**GESTELLTE AUFGABE 1**
Gib aus den Aufzeichnungen die Zeilen von der Zeile mit „blue line at“ bis einschließlich der Zeile mit „gray trapezoid at“ unverändert aus. Lass die Bilder in der Antwort weg.

**VORLIEGENDER TEXT**
::::::::
Diese Zahlen machen mir Sorgen. Vor allem die fehlenden Deutschkenntnisse stellen für die betroffenen Kinder bereits zu Beginn ihrer Schulkarriere einen Bildungsnachteil dar, der bis zur späteren Integration in den Arbeitsmarkt Auswirkungen zeigt. Der hohe Anteil fremdsprachiger Kinder ist aber auch für die Primarschule Dübendorf eine grosse Herausforderung betreffend lntegration, Ressourcen und Logistik. Die Unterschiede zwischen den Kindern sind auch ohne Sprachbarrieren schon gross genug, um einen für alle Kinder geeigneten Unterricht zu gestalten. Wenn über ein Drittel dem Unterricht schon aufgrund der Sprachbarriere kaum folgen kann, stellt sich die Frage, wie ein qualitativ guter Unterricht für alle Schülerinnen und Schüler, auch die Deutschsprachigen, gewährleistet werden kann. Zu den sprachlichen Barrieren kommen in den letzten Jahren die früheren Eintritte in den Kindergarten, wodurch die Kinder noch unselbständiger sind und die Entwicklungsunterschiede noch grösser. Die Belastung der Lehrpersonen ist dadurch hoch. Bereits jetzt ist es offenbar schwierig, geeignete Lehrpersonen für den Kindergarten zu finden, wie wir von der Primarschulpflege im Zusammenhang mit der Beschaffung der Ipads für den Kindergarten gehört haben.
::::::::
**AUSGELESENE AUFZEICHNUNGEN**
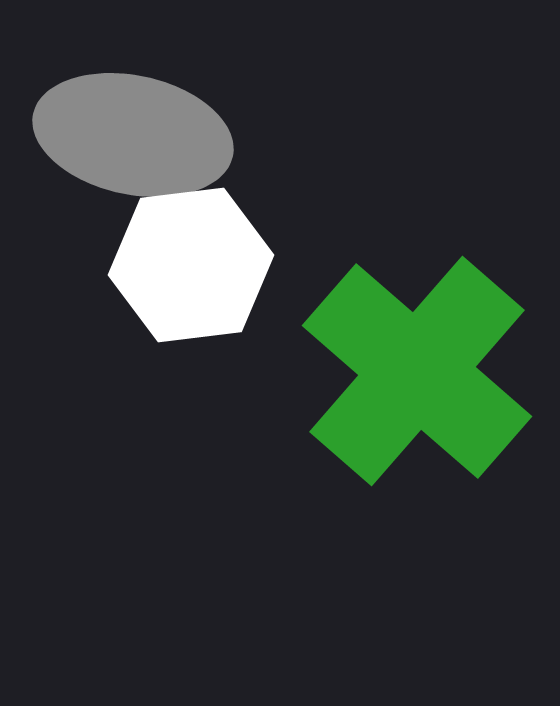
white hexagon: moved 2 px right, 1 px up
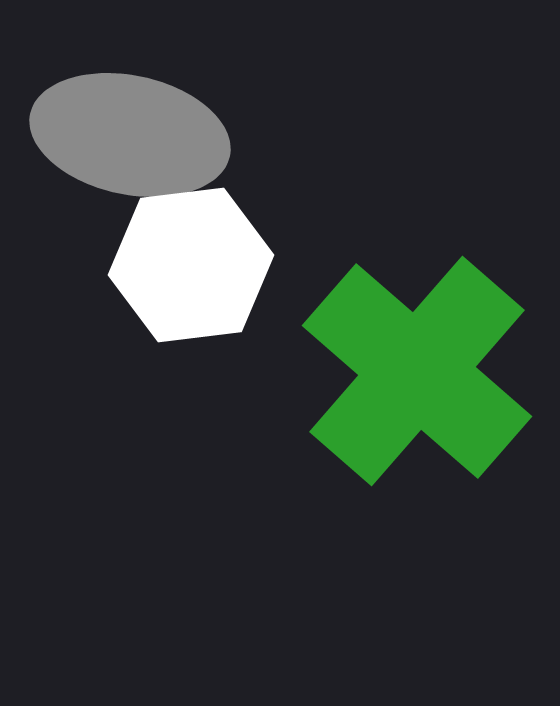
gray ellipse: moved 3 px left
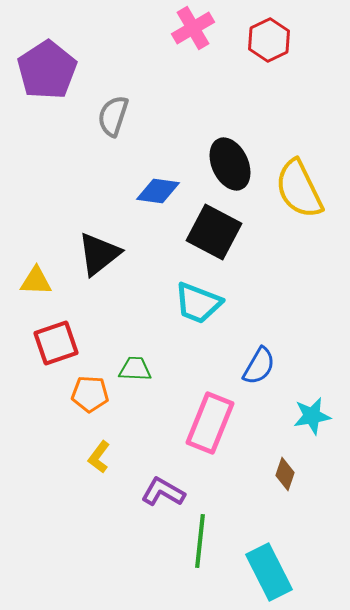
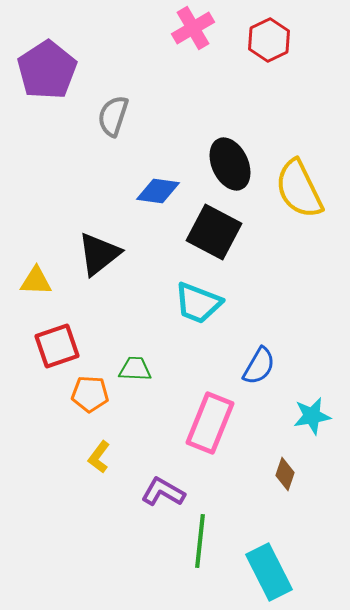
red square: moved 1 px right, 3 px down
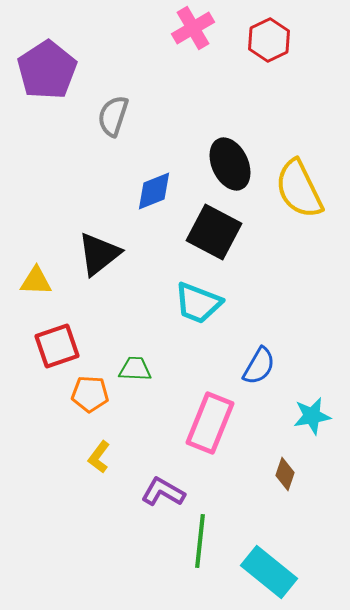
blue diamond: moved 4 px left; rotated 30 degrees counterclockwise
cyan rectangle: rotated 24 degrees counterclockwise
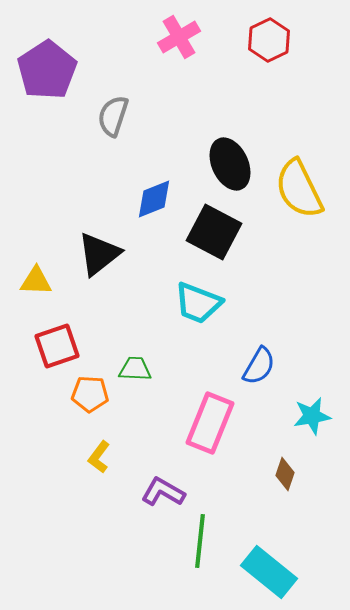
pink cross: moved 14 px left, 9 px down
blue diamond: moved 8 px down
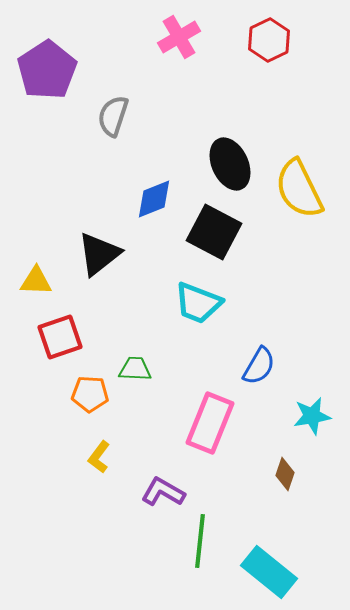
red square: moved 3 px right, 9 px up
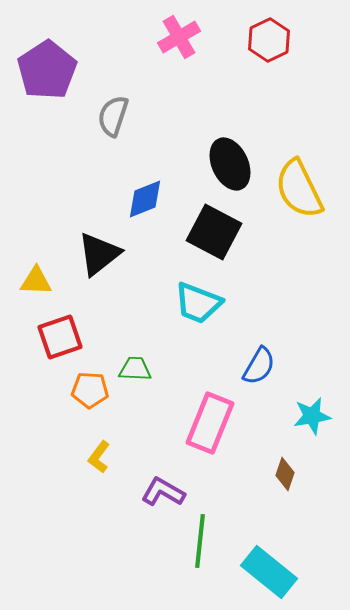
blue diamond: moved 9 px left
orange pentagon: moved 4 px up
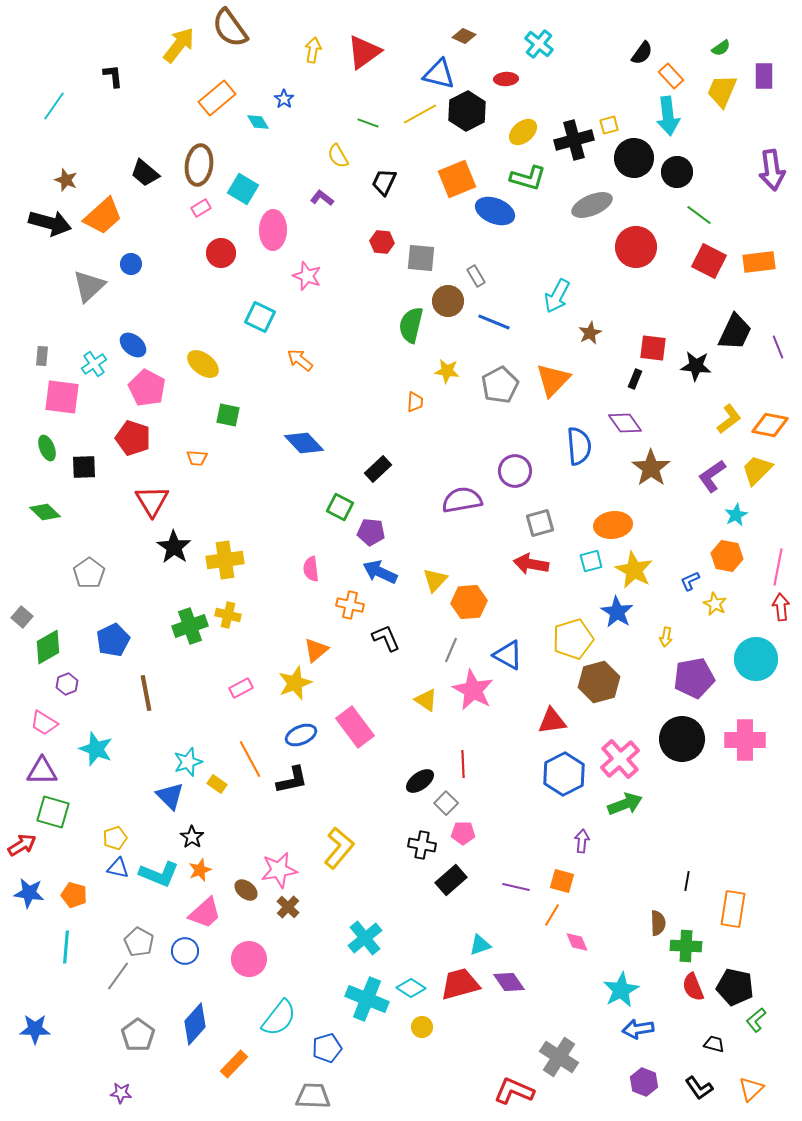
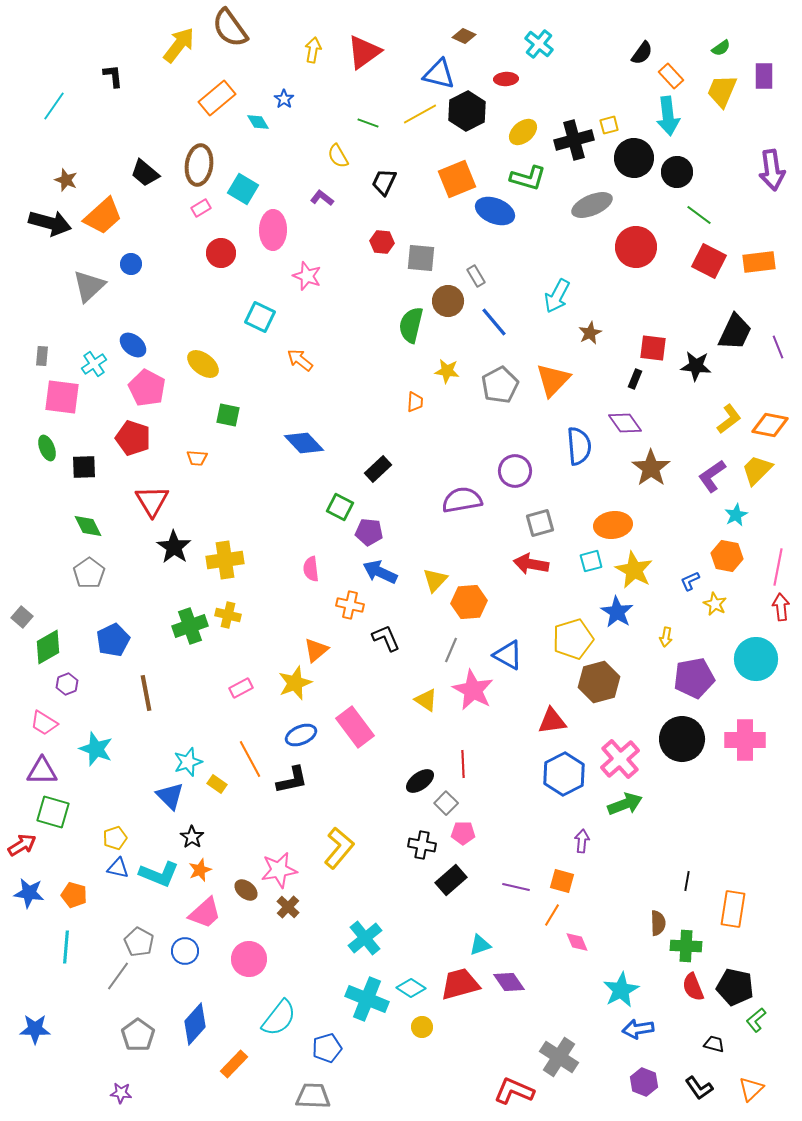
blue line at (494, 322): rotated 28 degrees clockwise
green diamond at (45, 512): moved 43 px right, 14 px down; rotated 20 degrees clockwise
purple pentagon at (371, 532): moved 2 px left
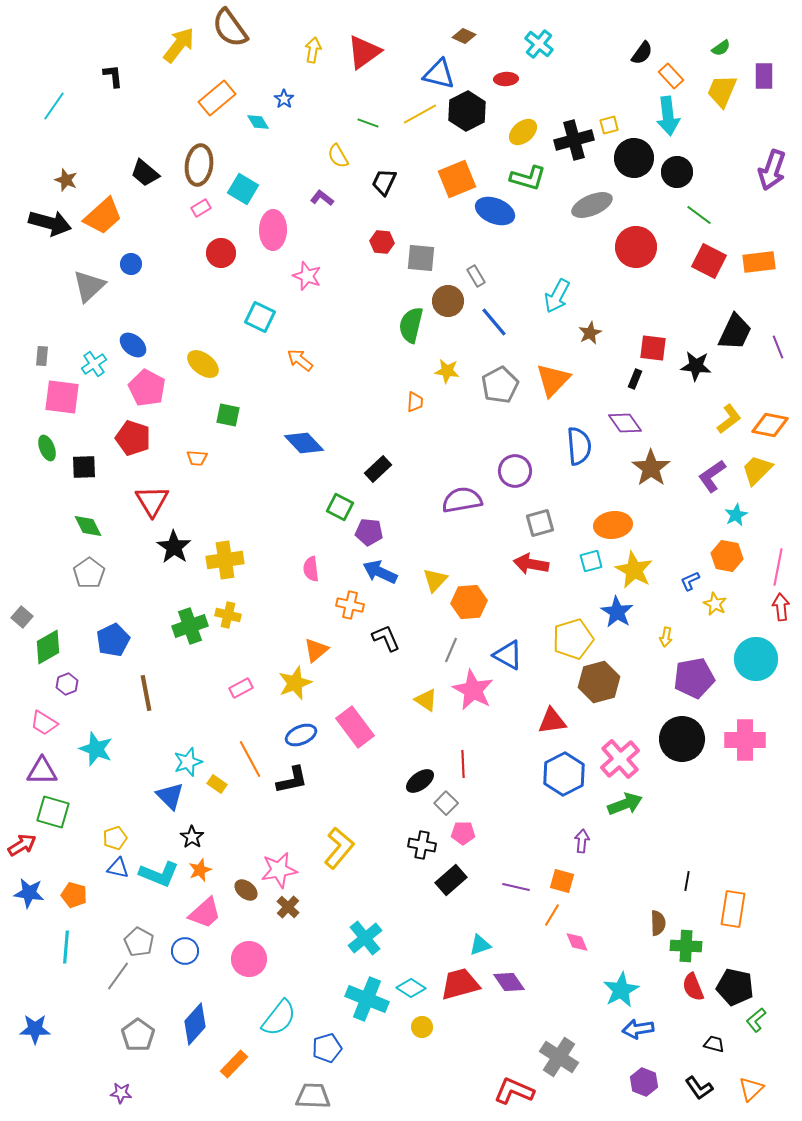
purple arrow at (772, 170): rotated 27 degrees clockwise
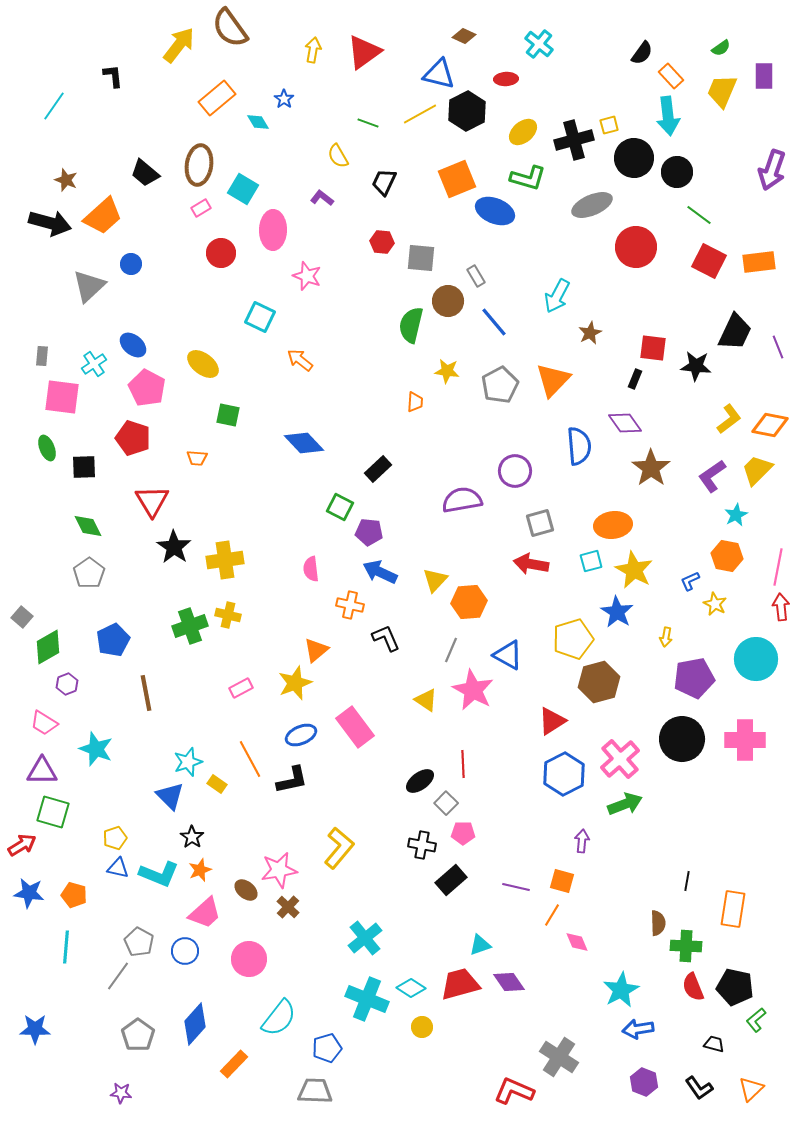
red triangle at (552, 721): rotated 24 degrees counterclockwise
gray trapezoid at (313, 1096): moved 2 px right, 5 px up
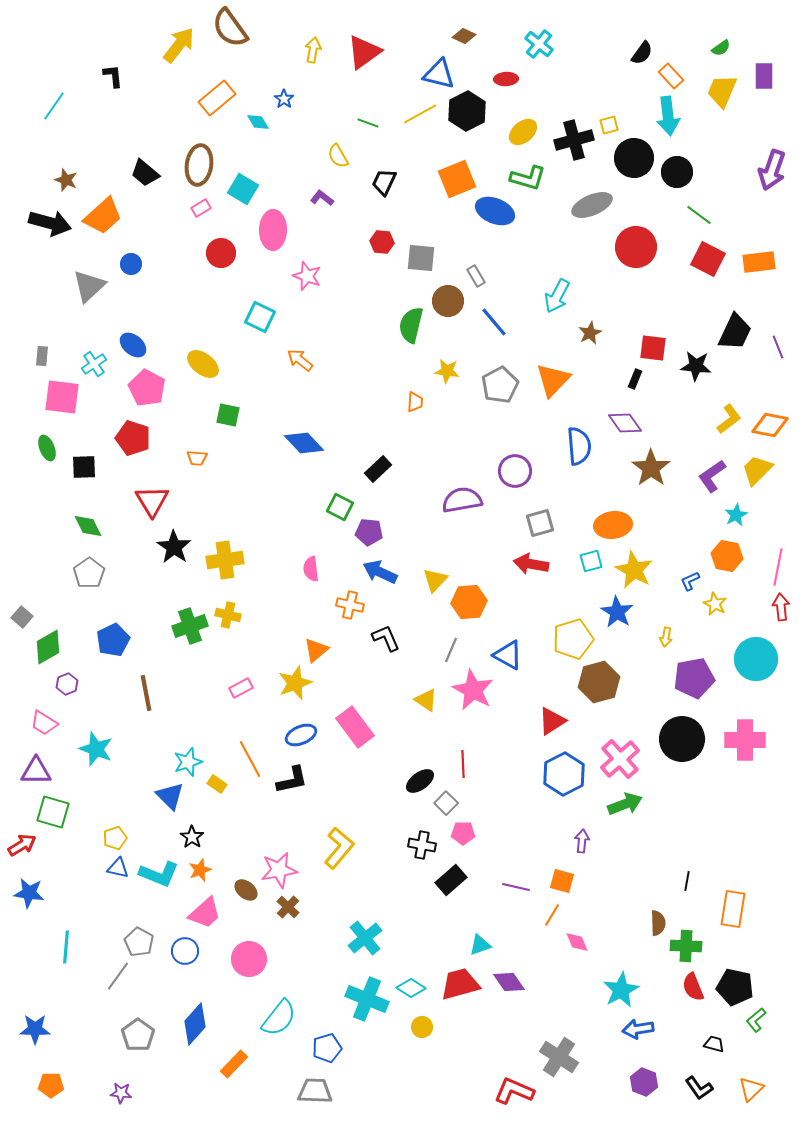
red square at (709, 261): moved 1 px left, 2 px up
purple triangle at (42, 771): moved 6 px left
orange pentagon at (74, 895): moved 23 px left, 190 px down; rotated 15 degrees counterclockwise
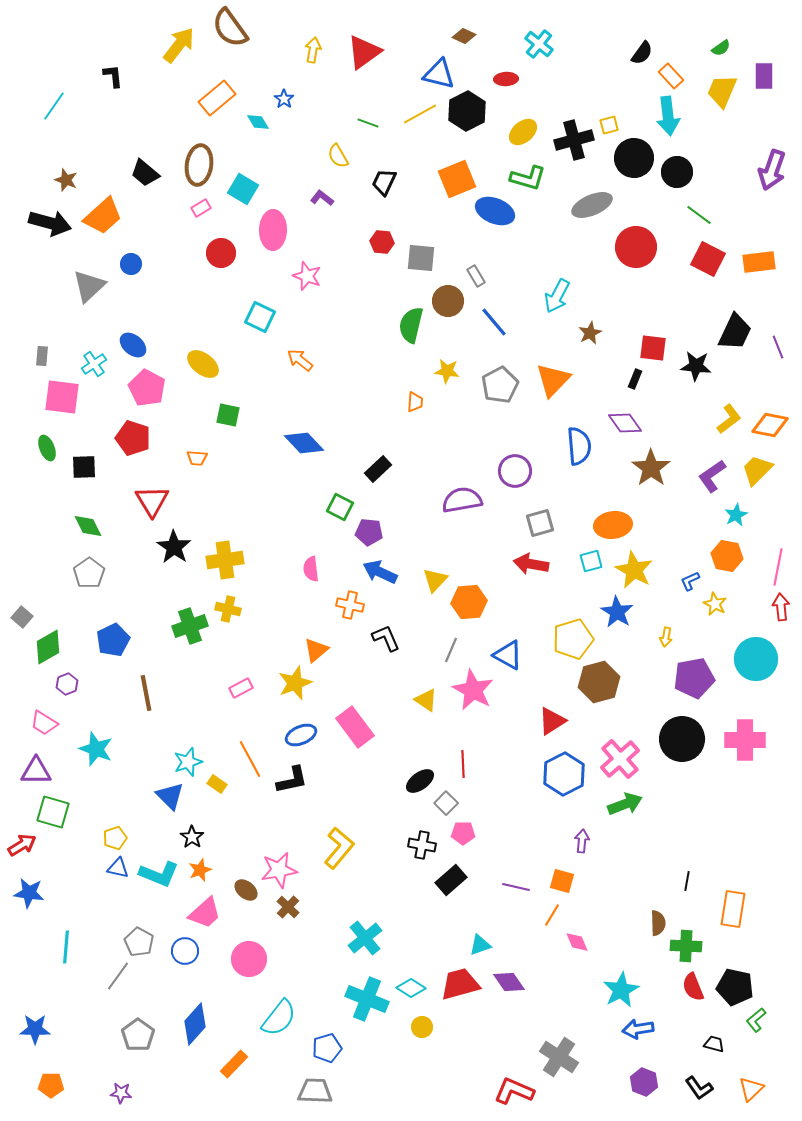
yellow cross at (228, 615): moved 6 px up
::::::::
**GESTELLTE AUFGABE 2**
Gib den Text über fremdsprachige Kinder an der Primarschule Dübendorf vollständig und Wort für Wort aus.

**LÖSUNG ZUR AUFGABE 1**
blue line at (494, 322): rotated 28 degrees clockwise
green diamond at (45, 512): moved 43 px right, 14 px down; rotated 20 degrees clockwise
purple pentagon at (371, 532): moved 2 px left
purple arrow at (772, 170): rotated 27 degrees clockwise
red triangle at (552, 721): rotated 24 degrees counterclockwise
gray trapezoid at (313, 1096): moved 2 px right, 5 px up

**LÖSUNG ZUR AUFGABE 2**
Diese Zahlen machen mir Sorgen. Vor allem die fehlenden Deutschkenntnisse stellen für die betroffenen Kinder bereits zu Beginn ihrer Schulkarriere einen Bildungsnachteil dar, der bis zur späteren Integration in den Arbeitsmarkt Auswirkungen zeigt. Der hohe Anteil fremdsprachiger Kinder ist aber auch für die Primarschule Dübendorf eine grosse Herausforderung betreffend lntegration, Ressourcen und Logistik. Die Unterschiede zwischen den Kindern sind auch ohne Sprachbarrieren schon gross genug, um einen für alle Kinder geeigneten Unterricht zu gestalten. Wenn über ein Drittel dem Unterricht schon aufgrund der Sprachbarriere kaum folgen kann, stellt sich die Frage, wie ein qualitativ guter Unterricht für alle Schülerinnen und Schüler, auch die Deutschsprachigen, gewährleistet werden kann. Zu den sprachlichen Barrieren kommen in den letzten Jahren die früheren Eintritte in den Kindergarten, wodurch die Kinder noch unselbständiger sind und die Entwicklungsunterschiede noch grösser. Die Belastung der Lehrpersonen ist dadurch hoch. Bereits jetzt ist es offenbar schwierig, geeignete Lehrpersonen für den Kindergarten zu finden, wie wir von der Primarschulpflege im Zusammenhang mit der Beschaffung der Ipads für den Kindergarten gehört haben.